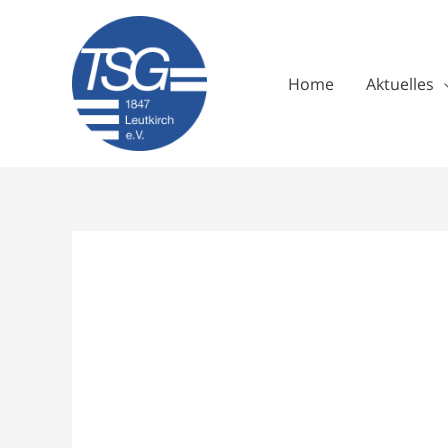
Zum
Inhalt
springen
Home
Aktuelles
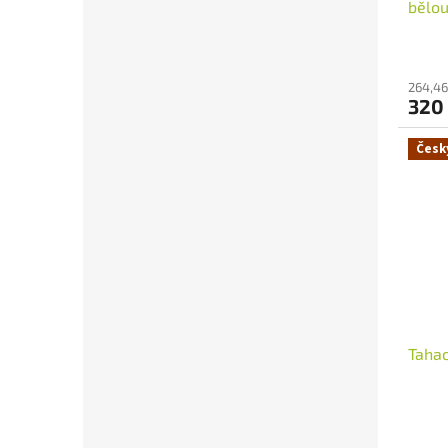
bělou
264,46
320
Česk
Tahac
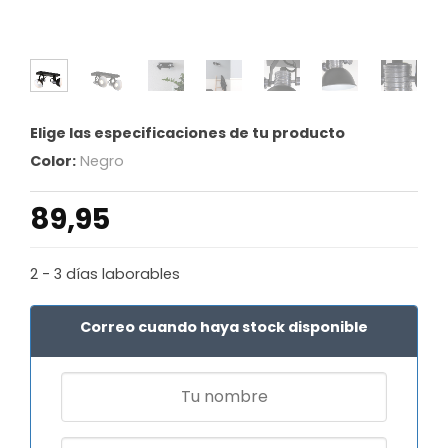
Elige las especificaciones de tu producto
Color:
Negro
89,95
2 - 3 días laborables
Correo cuando haya stock disponible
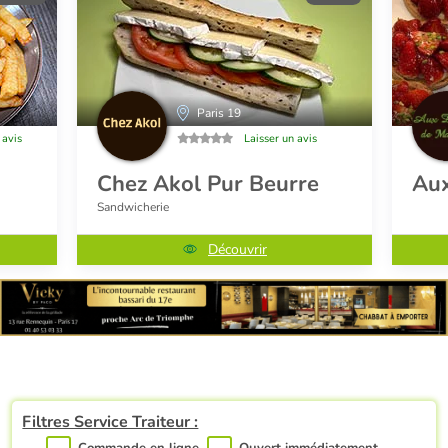
Paris 19
 avis
Laisser un avis
Chez Akol Pur Beurre
Aux
Sandwicherie
Découvrir
Filtres Service Traiteur :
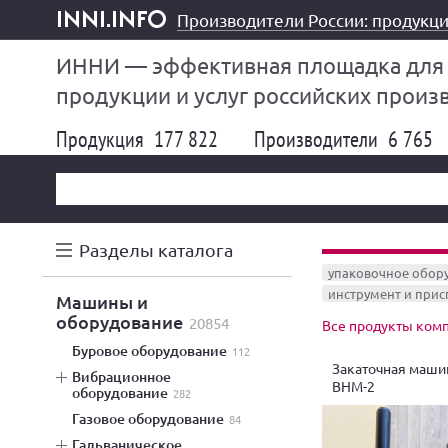
Производители России: продукци
inni.info
ИННИ — эффективная площадка для
продукции и услуг российских произ
Продукция
177 822
Производители
6 765
Разделы каталога
упаковочное обор
инструмент и при
машины и
оборудование
20854
Все продукты ком
буровое оборудование
112
Закаточная маши
вибрационное
ВНМ-2
оборудование
282
газовое оборудование
84
гальваническое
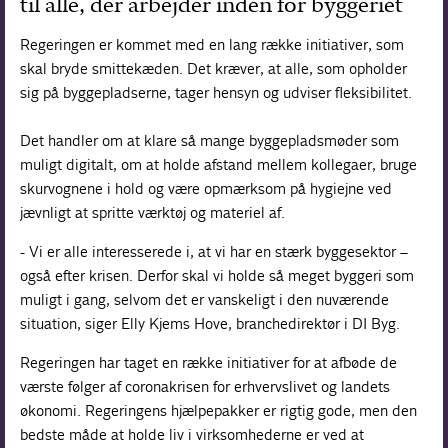
til alle, der arbejder inden for byggeriet
Regeringen er kommet med en lang række initiativer, som
skal bryde smittekæden. Det kræver, at alle, som opholder
sig på byggepladserne, tager hensyn og udviser fleksibilitet.
Det handler om at klare så mange byggepladsmøder som
muligt digitalt, om at holde afstand mellem kollegaer, bruge
skurvognene i hold og være opmærksom på hygiejne ved
jævnligt at spritte værktøj og materiel af.
- Vi er alle interesserede i, at vi har en stærk byggesektor –
også efter krisen. Derfor skal vi holde så meget byggeri som
muligt i gang, selvom det er vanskeligt i den nuværende
situation, siger Elly Kjems Hove, branchedirektør i DI Byg.
Regeringen har taget en række initiativer for at afbøde de
værste følger af coronakrisen for erhvervslivet og landets
økonomi. Regeringens hjælpepakker er rigtig gode, men den
bedste måde at holde liv i virksomhederne er ved at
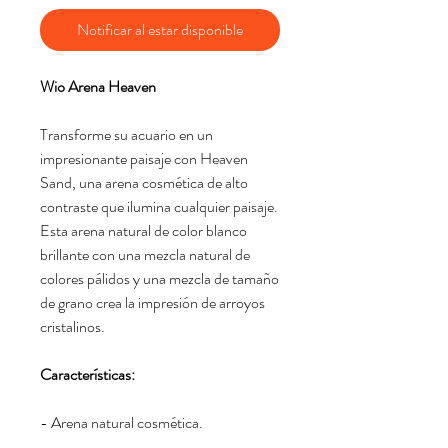
Notificar al estar disponible
Wio Arena Heaven
Transforme su acuario en un
impresionante paisaje con Heaven
Sand, una arena cosmética de alto
contraste que ilumina cualquier paisaje.
Esta arena natural de color blanco
brillante con una mezcla natural de
colores pálidos y una mezcla de tamaño
de grano crea la impresión de arroyos
cristalinos.
Características:
- Arena natural cosmética.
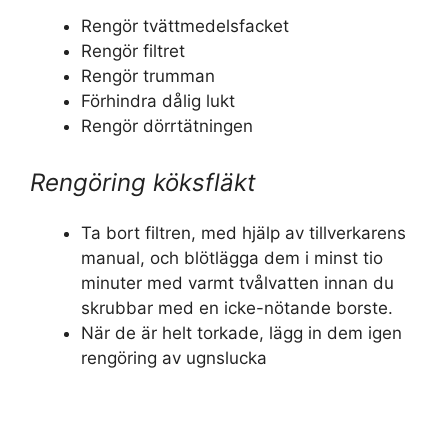
Rengör tvättmedelsfacket
Rengör filtret
Rengör trumman
Förhindra dålig lukt
Rengör dörrtätningen
Rengöring köksfläkt
Ta bort filtren, med hjälp av tillverkarens
manual, och blötlägga dem i minst tio
minuter med varmt tvålvatten innan du
skrubbar med en icke-nötande borste.
När de är helt torkade, lägg in dem igen
rengöring av ugnslucka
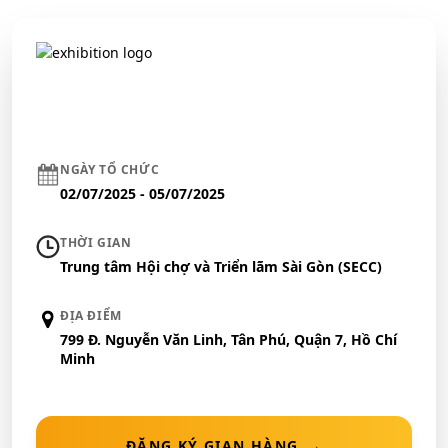
NGÀY TỔ CHỨC
02/07/2025 - 05/07/2025
THỜI GIAN
Trung tâm Hội chợ và Triển lãm Sài Gòn (SECC)
ĐỊA ĐIỂM
799 Đ. Nguyễn Văn Linh, Tân Phú, Quận 7, Hồ Chí
Minh
ĐĂNG KÝ GIAN HÀNG
→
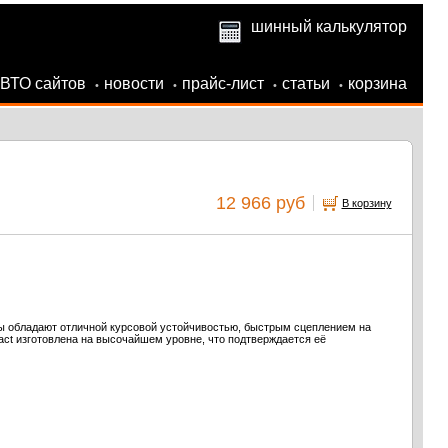
шинный калькулятор
АВТО сайтов
новости
прайс-лист
статьи
корзина
•
•
•
•
12 966 руб
В корзину
ы обладают отличной курсовой устойчивостью, быстрым сцеплением на
act изготовлена на высочайшем уровне, что подтверждается её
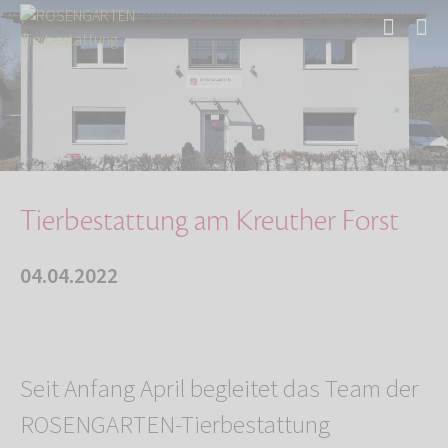
Start
Über uns
Aktuelles
Tierbestattung am Kreuther Forst
Tierbestattung am Kreuther Forst
04.04.2022
Seit Anfang April begleitet das Team der
ROSENGARTEN-Tierbestattung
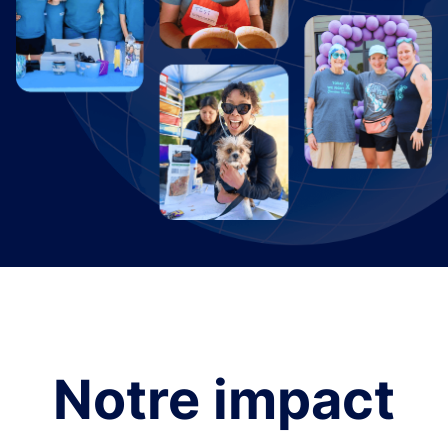
Notre impact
_ _ _ _
TASK:
How many lines in the rows above contain the string "оборудование"? Letter case matters, and the reply should be only the number.

EXERCISE SOLUTION:
4